» TESTO PROPOSTO:
Come si diceva, il ruolo del titolo per questa rappresentazione scaligera è stato affidato ad Albina Shagimuratova, soprano russo dalle ragguardevoli doti vocali, che tuttavia non brilla certo per espressività. La sua interpretazione è piatta, non riesce a scavare a fondo in un personaggio così complesso e ricco di sfumature come quello di Lucia. Dopo una partenza incerta con il primo recitativo e nella prima aria (“Regnava nel silenzio”), si riprende subito nella cabaletta, eseguendo un “Quando rapito in estasi” caratterizzato da preziosi trilli e da una finale puntatura in acuto pulitissima, la prima della lunga serie che andrà a chiudere ogni intervento del soprano. Spiace quindi per quell’algidità monocorde che purtroppo non permette alla Shagimuratova di entrare appieno nel personaggio e convincere davvero. Speravamo in un riscatto nella grande scena della pazzia, tuttavia piuttosto deludente. Oltre al problema già descritto, qui più evidente, l’intonazione risulta fortemente altalenante: precaria in alcuni passaggi tendenti al calante, mentre pressoché perfetta nello splendido dialogo con il flauto, eseguito con una precisione eccezionale.

» COSA SI CHIEDE:
Per ogni affermazione indica se concorda con il testo proposto, rispondendo sì o no e citando le parole del testo che lo decidono.
1. Albina Shagimuratova è un soprano russo.
2. Nella prima aria il soprano parte in modo sicuro.
3. Il dialogo con il flauto è eseguito con scarsa precisione.

» MATERIALE FORNITO:
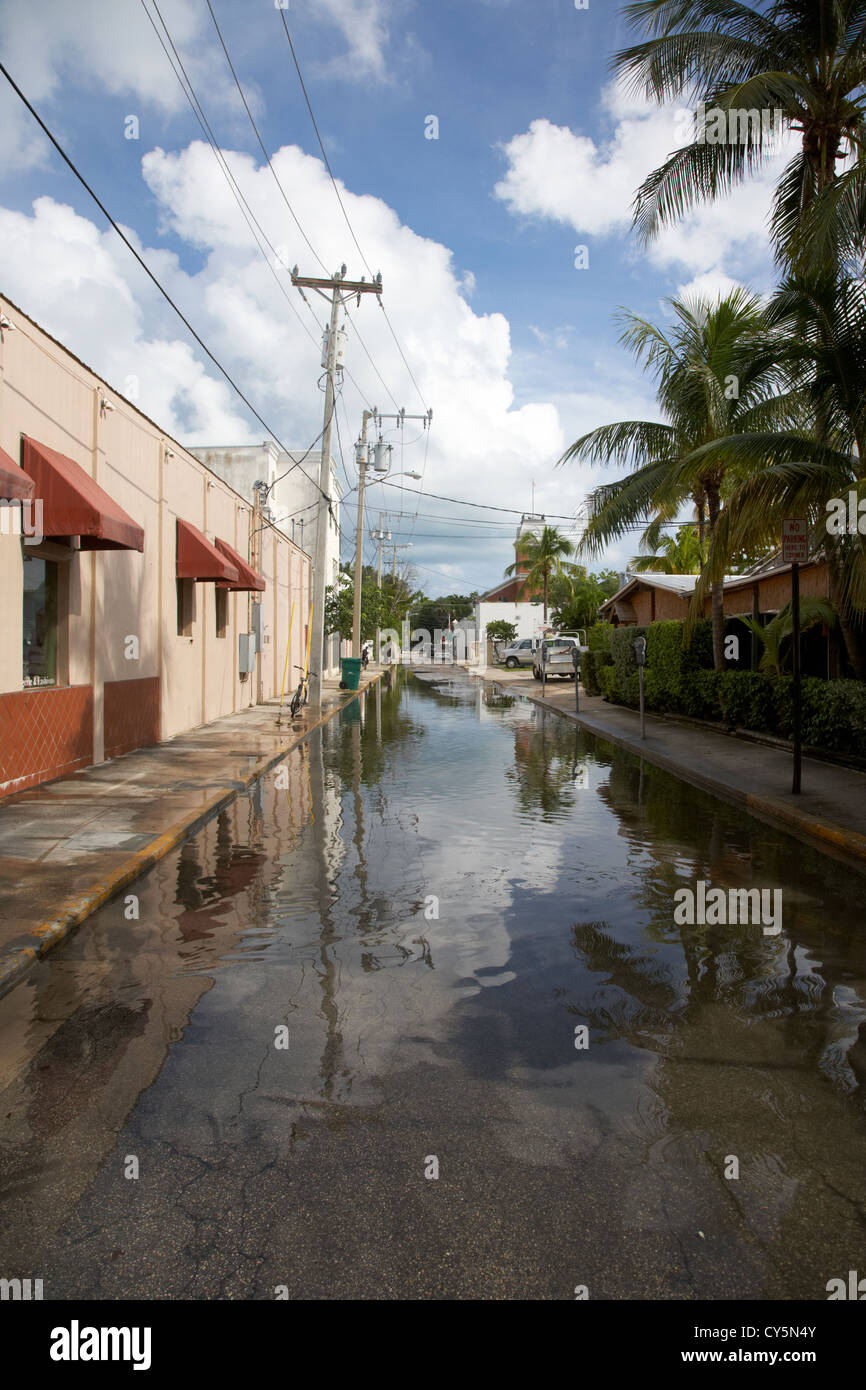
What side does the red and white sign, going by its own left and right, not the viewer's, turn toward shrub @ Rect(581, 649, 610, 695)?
back

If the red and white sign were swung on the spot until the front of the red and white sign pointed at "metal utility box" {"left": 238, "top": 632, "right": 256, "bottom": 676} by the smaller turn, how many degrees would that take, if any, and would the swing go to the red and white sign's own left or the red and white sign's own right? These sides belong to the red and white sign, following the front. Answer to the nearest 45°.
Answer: approximately 135° to the red and white sign's own right

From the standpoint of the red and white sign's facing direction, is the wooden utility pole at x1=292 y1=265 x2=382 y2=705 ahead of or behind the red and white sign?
behind

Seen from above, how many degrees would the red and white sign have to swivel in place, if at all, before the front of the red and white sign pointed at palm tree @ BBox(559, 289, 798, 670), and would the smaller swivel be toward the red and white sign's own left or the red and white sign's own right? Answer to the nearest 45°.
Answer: approximately 180°

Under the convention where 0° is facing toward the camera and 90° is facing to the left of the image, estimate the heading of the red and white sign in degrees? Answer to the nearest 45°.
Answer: approximately 0°

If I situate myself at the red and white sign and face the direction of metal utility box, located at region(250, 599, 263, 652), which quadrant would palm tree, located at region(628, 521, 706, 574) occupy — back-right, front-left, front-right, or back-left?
front-right

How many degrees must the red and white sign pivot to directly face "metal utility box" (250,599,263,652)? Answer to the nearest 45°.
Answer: approximately 135° to its right

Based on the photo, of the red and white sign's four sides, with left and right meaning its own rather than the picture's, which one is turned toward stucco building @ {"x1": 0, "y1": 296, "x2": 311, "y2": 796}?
right

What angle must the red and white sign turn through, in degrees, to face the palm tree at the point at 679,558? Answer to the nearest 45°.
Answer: approximately 180°

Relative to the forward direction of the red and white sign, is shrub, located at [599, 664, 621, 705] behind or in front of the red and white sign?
behind

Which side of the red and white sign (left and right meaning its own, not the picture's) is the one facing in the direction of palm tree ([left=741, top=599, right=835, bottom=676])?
back
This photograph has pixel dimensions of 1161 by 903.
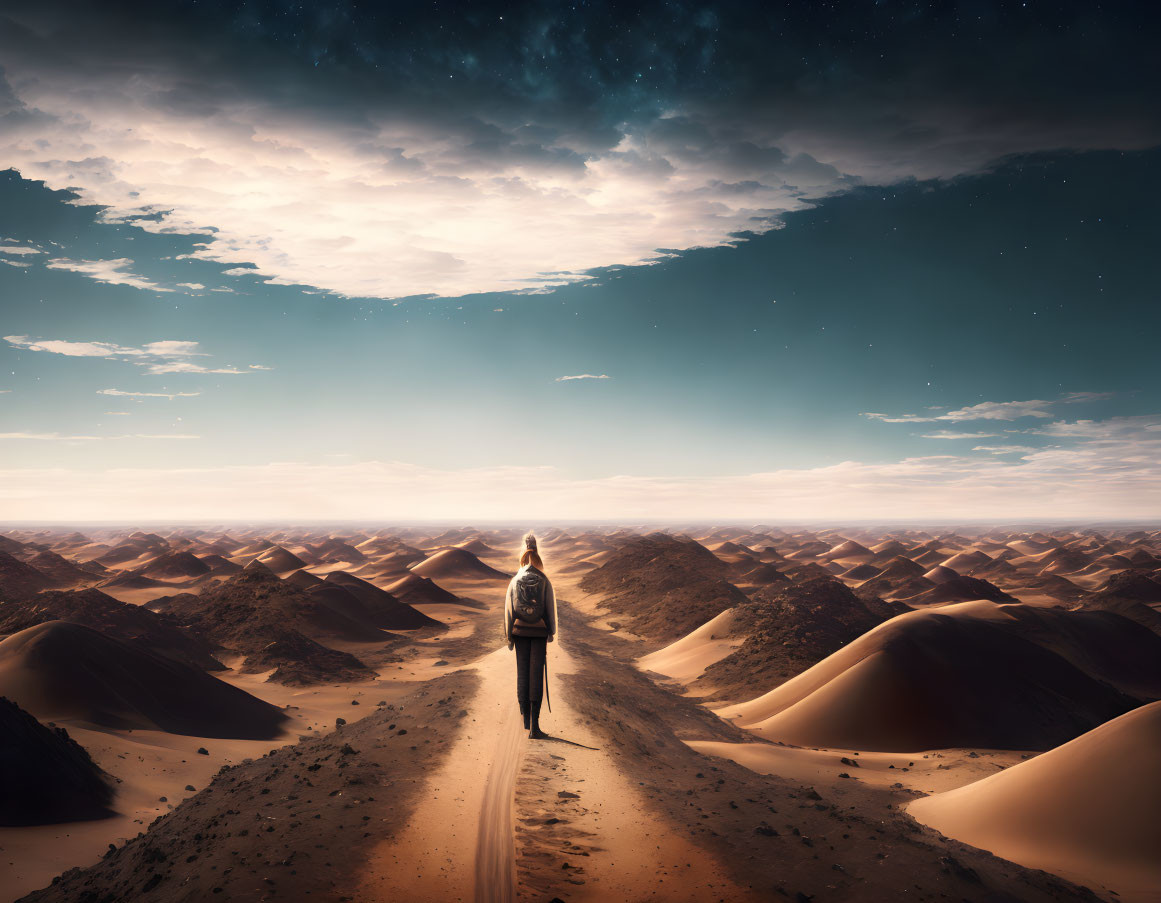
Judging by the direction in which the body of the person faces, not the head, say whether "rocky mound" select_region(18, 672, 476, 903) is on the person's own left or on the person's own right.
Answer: on the person's own left

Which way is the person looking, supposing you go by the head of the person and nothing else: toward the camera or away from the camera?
away from the camera

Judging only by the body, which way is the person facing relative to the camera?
away from the camera

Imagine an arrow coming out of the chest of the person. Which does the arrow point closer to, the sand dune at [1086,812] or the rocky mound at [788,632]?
the rocky mound

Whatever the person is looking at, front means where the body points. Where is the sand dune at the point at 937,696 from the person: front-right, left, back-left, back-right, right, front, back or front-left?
front-right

» RISULTATO QUI SOTTO:
1. Sì: «soprano russo dalle ragguardevoli doti vocali».
2. No: «Dopo una partenza incerta con il primo recitativo e nella prima aria (“Regnava nel silenzio”)».
3. No: «pressoché perfetta nello splendido dialogo con il flauto, eseguito con una precisione eccezionale».